## EXERCISE BRIEF
Only a number is wanted here: the count of lines in the entries below that contain the word "page".

## RAW DATA
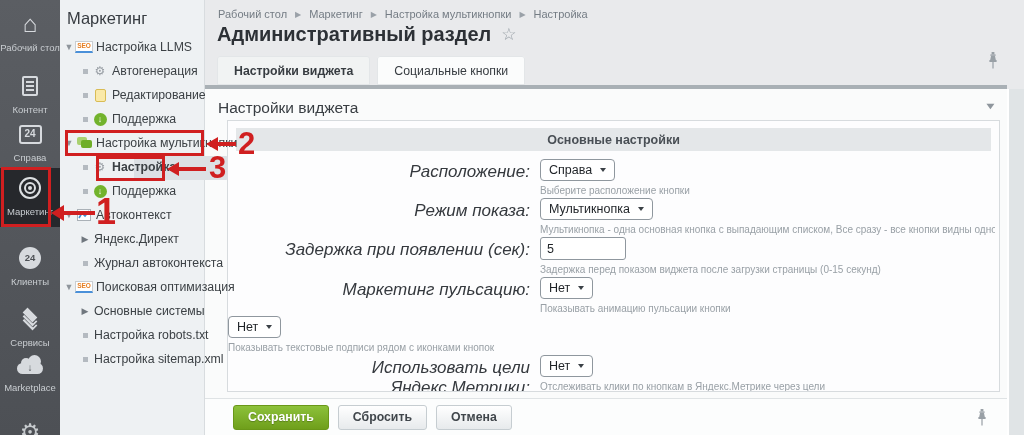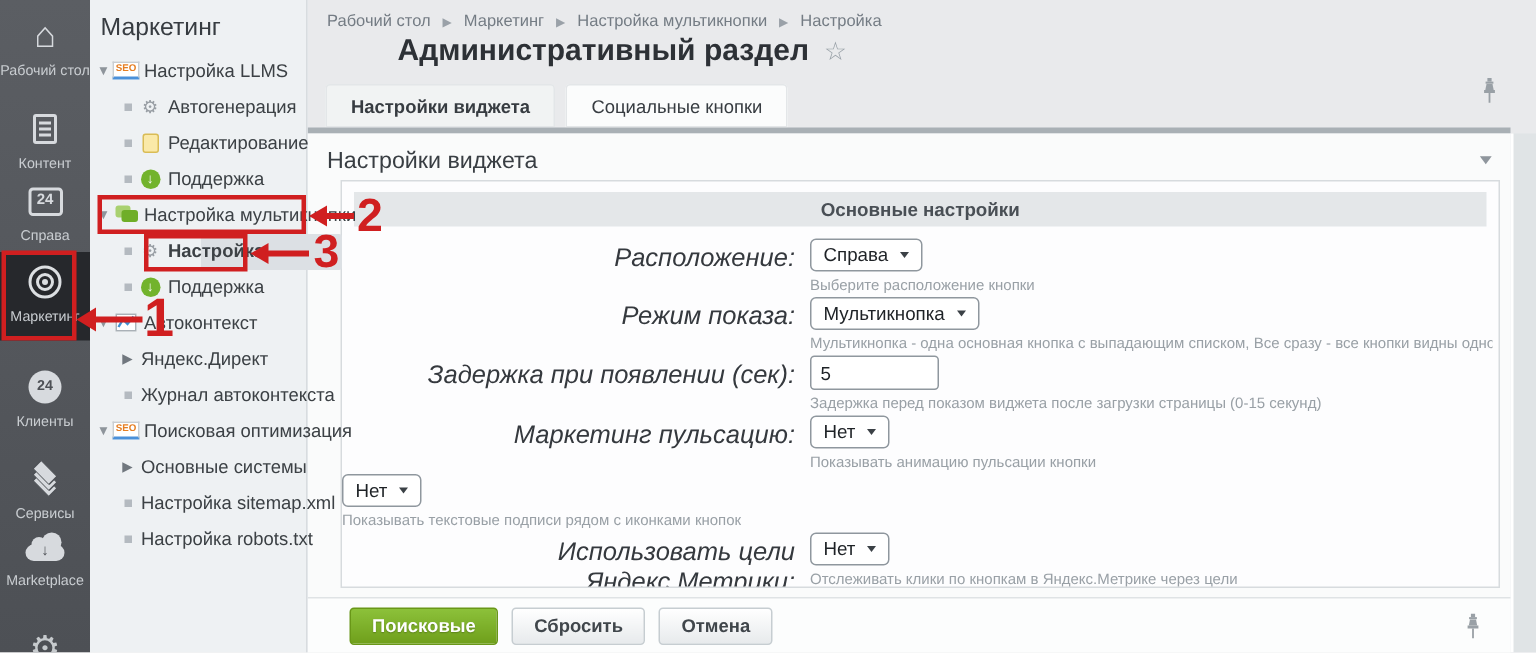--- a/index.html
+++ b/index.html
@@ -68,21 +68,21 @@
   .sel-bg { position:absolute; left:74px; top:156px; width:94px; height:24px; background:#dce0e4;
     border-radius:2px; z-index:0; }
 
   
   .header { position:absolute; top:0; left:205px; right:0; height:85px; background:#e9eaec; }
   .breadcrumb { position:absolute; top:8px; left:13px; font-size:11px; color:#747c84;
     display:flex; gap:8px; align-items:center; }
   .bc-link { cursor:pointer; }
   .bc-sep { color:#9aa1a8; font-size:8px; }
   .title-row { position:absolute; top:23px; left:12px; display:flex; align-items:center; gap:10px; }
-  .page-title { font-size:20px; font-weight:bold; color:#2d3136;margin-left:48px; }
+  .page-title { font-size:20px; font-weight:bold; color:#2d3136; }
   .star { font-size:17px; color:#98a0a7; cursor:pointer; }
   .tabs { position:absolute; left:12px; bottom:0; display:flex; gap:7px; }
   .tab { height:29px; padding:0 17px; display:flex; align-items:center; font-size:12.3px;
     color:#373c41; background:#fbfcfc; border-radius:3px 3px 0 0;
     box-shadow:inset 0 0 0 1px #e3e6e8; cursor:pointer; }
   .tab.active { background:#f1f3f3; font-weight:bold; }
   .tab-underline { position:absolute; top:85px; left:205px; width:802px; height:4px; background:#a9b0b5; }
   .pin { color:#99a0a6; }
   .pin-top { position:absolute; top:52px; right:26px; cursor:pointer; }
   .right-strip { position:absolute; top:89px; right:0; width:17px; bottom:0; background:#e0e4e6;
@@ -293,27 +293,27 @@
         <span class="lab">Поисковая оптимизация</span>
       </div>
       <div class="m-item lvl1">
         <span class="tgl closed">▶</span>
         <span class="lab">Основные системы</span>
       </div>
       <div class="m-item lvl1">
         <span class="blt">
             <b></b>
           </span>
+        <span class="lab">Настройка robots.txt</span>
+      </div>
+      <div class="m-item lvl1">
+        <span class="blt">
+            <b></b>
+          </span>
         <span class="lab">Настройка sitemap.xml</span>
-      </div>
-      <div class="m-item lvl1">
-        <span class="blt">
-            <b></b>
-          </span>
-        <span class="lab">Настройка robots.txt</span>
       </div>
     </div>
   </div>
 
   <div class="header">
     <div class="breadcrumb">
       <span class="bc-link">Рабочий стол</span>
       <span class="bc-sep">▶</span>
       <span class="bc-link">Маркетинг</span>
       <span class="bc-sep">▶</span>
@@ -406,21 +406,21 @@
               <span>Нет</span>
               <span class="sel-caret"></span>
             </span>
             <div class="hint">Отслеживать клики по кнопкам в Яндекс.Метрике через цели</div>
           </div>
         </div>
       </div>
     </div>
 
     <div class="footer">
-      <button class="btn green">Поисковые</button>
+      <button class="btn green">Сохранить</button>
       <button class="btn">Сбросить</button>
       <button class="btn">Отмена</button>
       <span class="pin-bottom">
         <svg class="pin" width="10" height="17" viewBox="0 0 10 17" fill="currentColor">
           <rect x="3.6" y="0" width="2.8" height="2.4"></rect>
             <rect x="2.4" y="2.4" width="5.2" height="1.4"></rect>
           <path d="M3 4 L7 4 L7.8 8 L2.2 8 Z"></path>
             <rect x="1.4" y="8" width="7.2" height="2"></rect>
           <rect x="4.4" y="10" width="1.2" height="6.5"></rect>
         </svg>

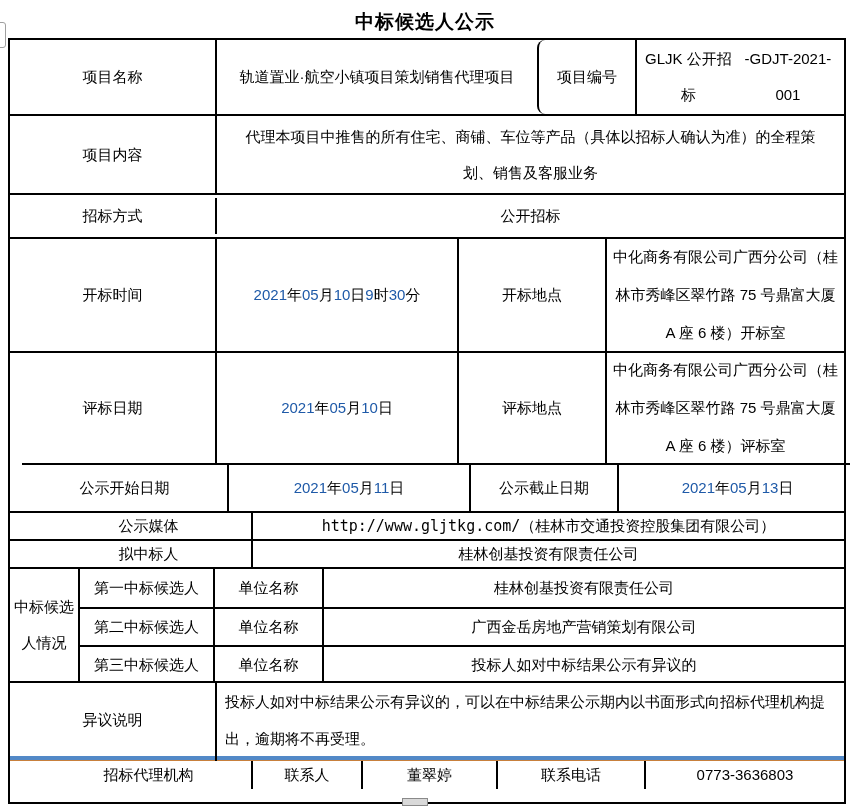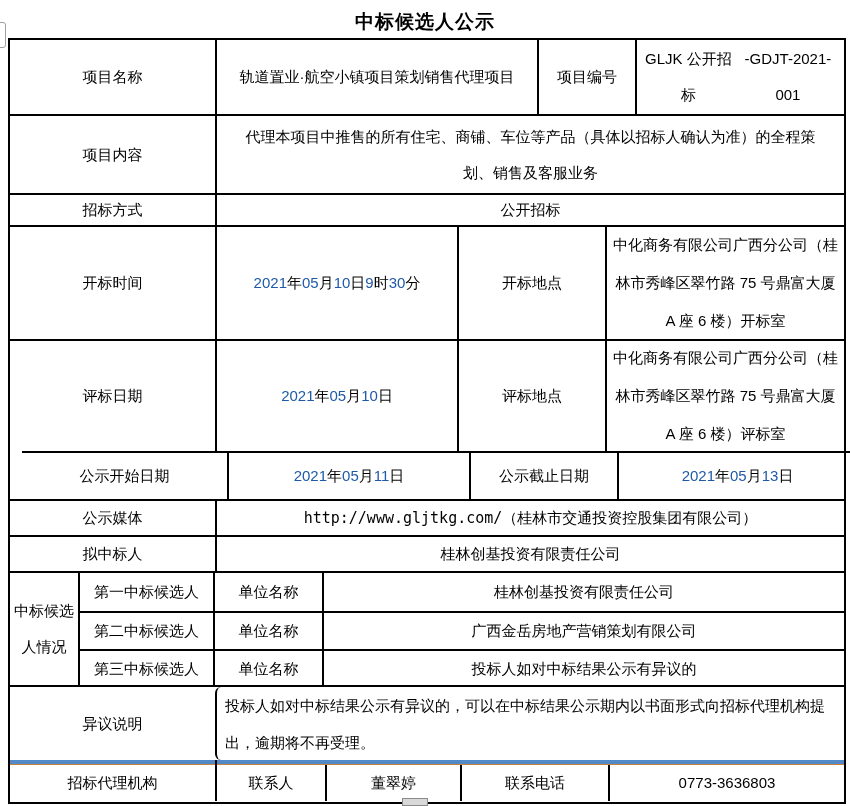--- a/index.html
+++ b/index.html
@@ -27,43 +27,43 @@
   .trow.no-top{border-top:none;}
   .cell{
     display:flex;align-items:center;justify-content:center;text-align:center;
     border-left:2px solid #000;line-height:36px;padding:0 4px;overflow:hidden;
   }
   .cell.cfirst{border-left:none;}
   .cell.left{justify-content:flex-start;text-align:left;}
   .lab{flex:0 0 205px;}
   .grow{flex:1 1 auto;}
   .w322{flex:0 0 322px;}
-  .w98{flex:0 0 98px;}
+  .w98{flex:0 0 98px;border-radius:8px;}
   .w242{flex:0 0 242px;}
   .w148{flex:0 0 148px;}
   .w110{flex:0 0 110px;}
   .w135{flex:0 0 135px;}
   .wgroup{flex:0 0 68px;line-height:36px;}
   .w109{flex:0 0 109px;}
   .h74{height:74px;}
   .h79{height:79px;line-height:40px;}
-  .h36{height:32px;line-height:32px;align-items:center;}
+  .h36{height:44px;line-height:32px;align-items:center;}
   .h114{height:114px;}
   .h112{height:112px;}
   .h39{height:48px;margin-left:12px;}
-  .h38{height:36px;}
+  .h38{height:28px;padding-left:36px;}
   .h75{height:75px;}
   .lh38{line-height:38px;}
   .two-line{justify-content:center;line-height:36px;}
   .sub-col{flex:1 1 auto;display:flex;flex-direction:column;}
   .sub-row{display:flex;flex:0 0 38px;border-top:2px solid #000;}
   .sub-row.sfirst{border-top:none;flex:0 0 38px;}
   .sub-row + .sub-row{flex:0 0 37px;}
   .sub-row .cell{height:100%;font-family:Liberation Serif, serif;}
-  .objection-text{line-height:37px;padding:0 8px 0 8px;border-radius:6px;}
+  .objection-text{line-height:37px;padding:0 8px 0 8px;}
   .divider-band{
     position:relative;height:5px;width:100%;
     background:var(--divider-blue);
     border-bottom:1px solid var(--divider-orange);
   }
   .divider-tick{
     position:absolute;left:205px;top:0;width:2px;height:5px;background:#000;
   }
   .mono{font-family:"DejaVu Sans Mono","Liberation Mono",monospace;font-size:15px;}
   .num-blue{color:var(--date-blue);}

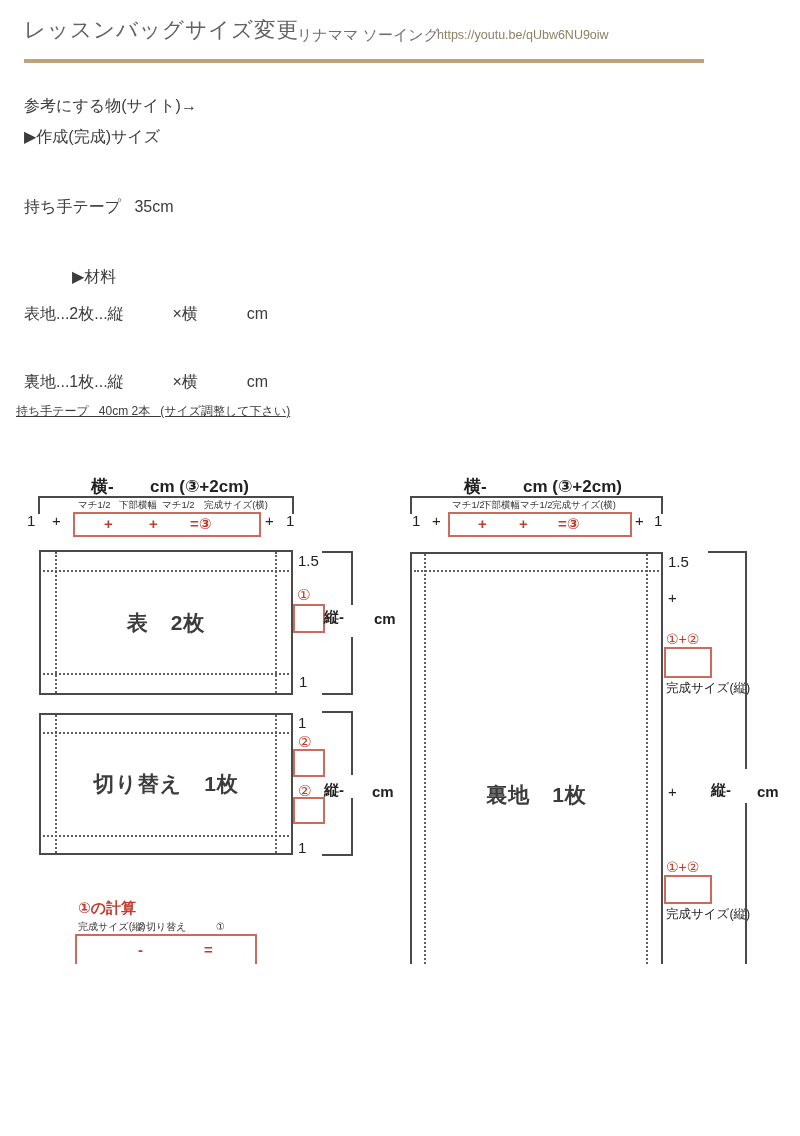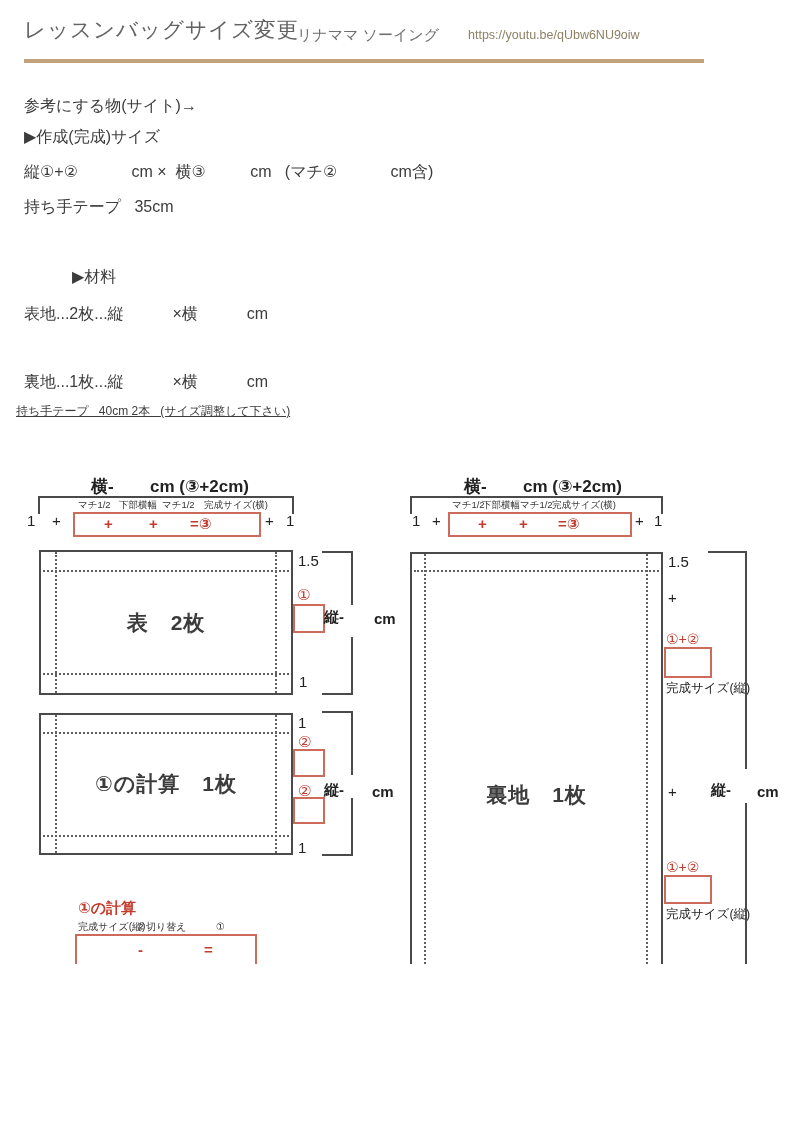--- a/index.html
+++ b/index.html
@@ -11,35 +11,34 @@
   .rule{position:absolute;background:#c2a27a;}
   .rect{position:absolute;border:2px solid #4a4a4a;background:#fff;}
   .dv{position:absolute;top:0;bottom:0;width:0;border-left:2px dotted #5f5f5f;}
   .dh{position:absolute;left:2px;right:2px;height:0;border-top:2px dotted #5f5f5f;}
   .tb{position:absolute;border:2px solid #4a4a4a;border-bottom:none;}
   .bt{position:absolute;border-top:2px solid #4a4a4a;border-right:2px solid #4a4a4a;}
   .bb{position:absolute;border-bottom:2px solid #4a4a4a;border-right:2px solid #4a4a4a;}
   .rb{position:absolute;border:2px solid #cc6a5c;background:#fff;}
   .cl{position:absolute;inset:0;display:flex;align-items:center;justify-content:center;
       font-weight:bold;font-size:21px;letter-spacing:1px;white-space:pre;}
-  a{text-decoration:none;margin-left:31px;}
+  a{text-decoration:none;}
 </style>
 </head>
 <body>
 
 <div class="page">
 
   <span class="t" style="left:24px;top:18px;font-size:21.5px;color:#636363;letter-spacing:1px;">レッスンバッグサイズ変更</span>
   <span class="t" style="left:297px;top:26px;font-size:15px;color:#6e6e6e;">リナママ ソーイング</span>
   <a class="t" style="left:437px;top:28px;font-size:12.5px;color:#8d8165;">https://youtu.be/qUbw6NU9oiw</a>
   <div class="rule" style="left:24px;top:59px;width:680px;height:4px;"></div>
 
   <span class="t" style="left:24px;top:97px;font-size:16px;text-align:center;">参考にする物(サイト)→</span>
   <span class="t" style="left:24px;top:128px;font-size:16px;">▶作成(完成)サイズ</span>
-  <span class="t" style="left:24px;top:163px;font-size:16px;">縦①+②            cm ×  横③          cm   (マチ②            cm含)</span>
   <span class="t" style="left:24px;top:198px;font-size:16px;">持ち手テープ   35cm</span>
 
   <span class="t" style="left:24px;top:268px;font-size:16px;margin-left:48px;">▶材料</span>
   <span class="t" style="left:24px;top:305px;font-size:16px;">表地...2枚...縦           ×横           cm</span>
   <span class="t" style="left:24px;top:373px;font-size:16px;">裏地...1枚...縦           ×横           cm</span>
   <span class="t" style="left:16px;top:405px;font-size:12px;text-decoration:underline;">持ち手テープ   40cm 2本   (サイズ調整して下さい)</span>
 
   <span class="t b" style="left:91px;top:477px;font-size:17px;color:#222;">横-</span>
   <span class="t b" style="left:150px;top:477px;font-size:17px;color:#222;">cm (③+2cm)</span>
   <div class="tb" style="left:38px;top:496px;width:252px;height:16px;"></div>
@@ -70,21 +69,21 @@
   <span class="t b" style="left:374px;top:610px;font-size:15px;color:#222;">cm</span>
   <span class="t" style="left:299px;top:673px;font-size:15px;color:#222;">1</span>
   <div class="bt" style="left:322px;top:551px;width:29px;height:52px;"></div>
   <div class="bb" style="left:322px;top:637px;width:29px;height:56px;"></div>
 
   <div class="rect" style="left:39px;top:713px;width:250px;height:138px;">
     <div class="dv" style="left:14px;"></div>
     <div class="dv" style="right:14px;"></div>
     <div class="dh" style="top:17px;"></div>
     <div class="dh" style="bottom:16px;"></div>
-    <div class="cl">①の計算　1枚</div>
+    <div class="cl">切り替え　1枚</div>
   </div>
   <span class="t" style="left:298px;top:714px;font-size:15px;color:#222;">1</span>
   <span class="t red" style="left:298px;top:733px;font-size:15px;">②</span>
   <div class="rb" style="left:293px;top:749px;width:28px;height:24px;"></div>
   <span class="t red" style="left:298px;top:782px;font-size:15px;">②</span>
   <div class="rb" style="left:293px;top:797px;width:28px;height:23px;"></div>
   <span class="t b" style="left:324px;top:781px;font-size:15px;color:#222;">縦-</span>
   <span class="t b" style="left:372px;top:783px;font-size:15px;color:#222;">cm</span>
   <span class="t" style="left:298px;top:839px;font-size:15px;color:#222;">1</span>
   <div class="bt" style="left:322px;top:711px;width:29px;height:62px;"></div>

## ANSWER FOR THE TASK
3